═══ Teks Halaman
Kekejaman OPM Terhadap Perempuan Papua Tak Bisa Ditoleransi

Oleh: Maria Degei *)

Kekerasan yang terus dilakukan oleh Organisasi Papua Merdeka (OPM) telah melampaui batas kewajaran, bahkan jauh dari nilai-nilai kemanusiaan. Tindakan yang awalnya mereka klaim sebagai bagian dari perjuangan, kini menjelma menjadi rangkaian kebrutalan yang menyasar siapa saja, termasuk perempuan dan warga sipil tak berdosa. Realitas ini bukan lagi sekadar konflik bersenjata, melainkan kejahatan terhadap kemanusiaan yang harus segera dihentikan. Sudah saatnya masyarakat bersatu suara bahwa OPM bukanlah representasi rakyat Papua, melainkan musuh bersama yang telah merusak sendi-sendi kehidupan di tanah yang indah ini.

Baru-baru ini, publik kembali dikejutkan oleh laporan penyiksaan terhadap seorang perempuan di Distrik Bibida, Kabupaten Paniai. Perempuan tersebut secara tidak berdasar dituduh membantu aparat keamanan, lalu diseret dan dianiaya secara brutal oleh sekelompok anggota OPM. Kekejaman ini berlangsung di hadapan warga, yang bahkan tidak mampu memberikan pertolongan karena diancam oleh kelompok yang mengklaim memperjuangkan kemerdekaan. Namun kenyataannya, kekerasan demi kekerasan yang mereka lakukan justru menghancurkan rakyat yang katanya ingin mereka lindungi. Tindakan ini tidak bisa dibenarkan dengan dalih apa pun.

Tokoh Masyarakat Papua, Daud Mote, menyatakan dengan tegas bahwa tindakan terhadap perempuan Papua adalah pelanggaran terhadap martabat dan budaya. Dalam kearifan lokal Papua, perempuan adalah fondasi keluarga dan sumber kehidupan. Ketika perempuan menjadi korban penyiksaan, artinya tatanan moral telah runtuh. Ini bukan hanya soal satu insiden, sebab kejadian serupa terus berulang di wilayah seperti Intan Jaya dan Nduga. Pola kekerasan yang sama terus dilestarikan oleh kelompok ini, membuktikan bahwa OPM bukan lagi pejuang, tetapi predator bersenjata yang menebar teror kepada rakyat sendiri.

Lebih menyakitkan lagi, kekerasan yang dilakukan OPM kerap diliputi kabut disinformasi. Kasus kematian Mama Hertina Mirip beberapa hari lalu di Intan Jaya menjadi bukti betapa keji dan manipulatifnya kelompok ini. Tuduhan bahwa aparat TNI telah membakar hidup-hidup perempuan lanjut usia tersebut terbukti hoaks. Klarifikasi dari masyarakat dan pihak berwenang menunjukkan bahwa Mama Hertina justru menjadi korban penembakan oleh kelompok separatis yang menuduhnya sebagai mata-mata. Fakta ini dibenarkan oleh kesaksian warga dan tokoh adat setempat, yang juga mengungkap bahwa nama pelapor, Antonia Hilaria Wandagau, tidak dikenal di wilayah tersebut. Narasi fitnah yang disebarkan oleh simpatisan OPM hanyalah upaya busuk untuk menciptakan kebencian terhadap pemerintah dan aparat keamanan.
══════
▶ _Butir Tugas 1_: Salin dengan tepat baris-baris dalam catatan, mulai dari baris yang memuat "2027 Hyundai Kona SE" sampai dengan baris yang memuat "View All Features". Kedua baris batas itu ikut disalin.
Artikel di atas dan catatan berikut adalah dua bahan yang terpisah.
═══ Data yang Diberikan
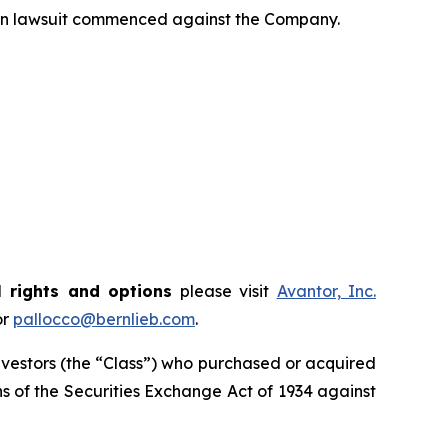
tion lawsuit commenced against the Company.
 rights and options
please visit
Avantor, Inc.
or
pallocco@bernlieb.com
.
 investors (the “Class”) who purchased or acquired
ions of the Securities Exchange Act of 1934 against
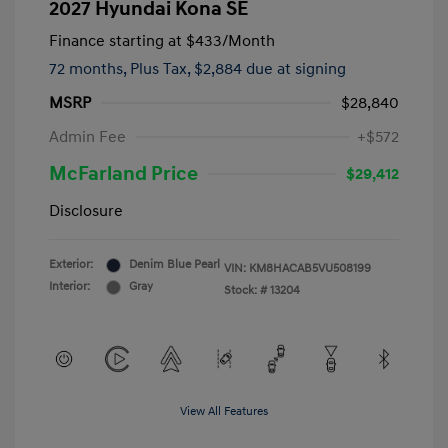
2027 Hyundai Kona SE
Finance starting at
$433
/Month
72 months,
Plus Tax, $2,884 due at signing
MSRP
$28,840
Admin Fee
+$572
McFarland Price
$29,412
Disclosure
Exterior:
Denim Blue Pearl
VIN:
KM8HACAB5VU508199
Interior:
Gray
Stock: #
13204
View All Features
══════
═══ Data yang Diberikan
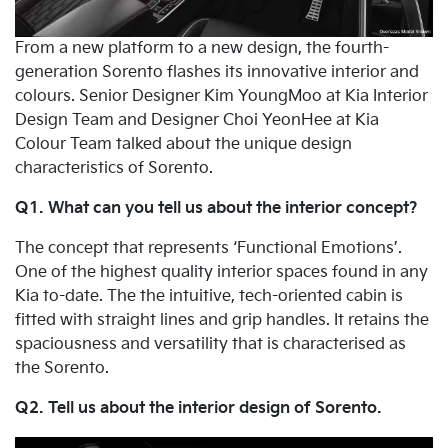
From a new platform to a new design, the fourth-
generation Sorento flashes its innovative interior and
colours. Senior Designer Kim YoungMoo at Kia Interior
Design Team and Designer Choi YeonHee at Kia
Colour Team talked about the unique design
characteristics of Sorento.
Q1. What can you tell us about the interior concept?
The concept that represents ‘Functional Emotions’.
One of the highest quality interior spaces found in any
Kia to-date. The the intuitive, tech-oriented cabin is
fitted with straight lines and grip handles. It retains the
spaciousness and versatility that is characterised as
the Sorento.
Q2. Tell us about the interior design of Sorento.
══════
▶ _Butir Tugas 2_: Menurut artikel tentang kekerasan OPM, di distrik dan kabupaten mana seorang perempuan disiksa setelah dituduh membantu aparat keamanan?

▶ _Ruang Jawaban 1_:
2027 Hyundai Kona SE
Finance starting at
$433
/Month
72 months,
Plus Tax, $2,884 due at signing
MSRP
$28,840
Admin Fee
+$572
McFarland Price
$29,412
Disclosure
Exterior:
Denim Blue Pearl
VIN:
KM8HACAB5VU508199
Interior:
Gray
Stock: #
13204
View All Features

▶ _Ruang Jawaban 2_: Di Distrik Bibida, Kabupaten Paniai.